After years of speculation, the man/robot duo Tim and Moby, famous for videos loved by overly ambitious elementary schoolers, have publicly announced their status as a gay couple.

“We weren’t sure how people were going to react,” Tim stated in their joint press release. “Would our young viewers still be able to retain basic educational topics if they knew we were raw-dogging it off screen? For a long time, we just couldn’t take that risk.”

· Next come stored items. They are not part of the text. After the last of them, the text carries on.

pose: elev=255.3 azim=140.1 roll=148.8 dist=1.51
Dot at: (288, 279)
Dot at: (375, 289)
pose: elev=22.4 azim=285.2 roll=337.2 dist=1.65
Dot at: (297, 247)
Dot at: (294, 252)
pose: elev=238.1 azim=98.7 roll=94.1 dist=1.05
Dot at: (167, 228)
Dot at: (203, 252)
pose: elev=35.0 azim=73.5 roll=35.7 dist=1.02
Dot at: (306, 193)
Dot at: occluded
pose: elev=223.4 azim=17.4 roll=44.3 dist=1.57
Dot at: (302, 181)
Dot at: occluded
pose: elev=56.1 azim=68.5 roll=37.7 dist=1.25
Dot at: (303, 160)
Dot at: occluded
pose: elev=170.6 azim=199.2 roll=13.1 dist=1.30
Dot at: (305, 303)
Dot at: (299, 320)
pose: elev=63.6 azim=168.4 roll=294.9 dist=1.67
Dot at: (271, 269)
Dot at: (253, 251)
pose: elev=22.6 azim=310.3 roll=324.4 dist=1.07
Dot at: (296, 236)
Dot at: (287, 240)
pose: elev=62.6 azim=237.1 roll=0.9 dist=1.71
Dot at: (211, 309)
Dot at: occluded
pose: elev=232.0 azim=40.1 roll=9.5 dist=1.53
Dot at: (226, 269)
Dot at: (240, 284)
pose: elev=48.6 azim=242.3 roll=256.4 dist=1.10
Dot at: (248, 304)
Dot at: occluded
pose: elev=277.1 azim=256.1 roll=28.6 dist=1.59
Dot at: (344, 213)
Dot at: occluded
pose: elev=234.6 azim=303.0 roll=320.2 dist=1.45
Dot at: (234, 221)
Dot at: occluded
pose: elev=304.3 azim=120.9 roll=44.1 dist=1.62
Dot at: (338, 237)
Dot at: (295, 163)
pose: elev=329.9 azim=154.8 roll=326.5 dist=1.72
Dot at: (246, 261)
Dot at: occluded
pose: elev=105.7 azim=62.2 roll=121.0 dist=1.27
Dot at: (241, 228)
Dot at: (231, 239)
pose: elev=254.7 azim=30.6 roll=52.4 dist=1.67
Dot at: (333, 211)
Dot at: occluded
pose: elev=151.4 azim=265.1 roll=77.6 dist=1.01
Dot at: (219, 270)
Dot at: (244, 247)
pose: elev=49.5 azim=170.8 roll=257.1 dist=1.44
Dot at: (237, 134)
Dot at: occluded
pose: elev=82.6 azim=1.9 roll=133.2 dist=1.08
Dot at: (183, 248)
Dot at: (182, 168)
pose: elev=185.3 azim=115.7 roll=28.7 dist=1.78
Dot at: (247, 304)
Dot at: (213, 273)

Over the years, countless allegations have been made about the status of their relationship, although these allegations have always been denied. One anonymous source claimed to have seen Tim and Moby in a New York City alley in 2011: “I’m not sure that Moby needed to be on his knees to get his system rebooted.” In addition, a business associate once caught Tim stroking Moby’s sensory wires under the table during a meeting, and in 2015, even Tim’s own mother claimed her son “completely abandoned his weebo [sic] body pillow” to sleep next to a smooth, hard, man-shaped robot. However, Tim has always been quick to brush aside these claims: “I’m just a guy with his robot. The suction feature was there when I got him.” Meanwhile, Moby is incapable of human speech, but in the past was known for beeping angrily and printing extra copies of GQ when asked about his sexuality.

The public response appears to be mostly positive. The LGBTQ+ community has been quick to embrace this advancement of relations between machine and man, hailing it as “the Third Industrial Revolution”. Parents of BrainPOP viewers also seem to approve, although some are concerned that their children will start viewing their household appliances as potential sexual partners – toasters seem to be the main suspect, with all their hot holes.

Coincidentally, Pope Francis endorsed same-sex marriage mere days after Tim and Moby’s announcement, although he has yet to state whether the Catholic Church will extend this welcome to couples where one partner can only understand the Bible if it’s uploaded onto their hard-drive through robotic colonoscopy.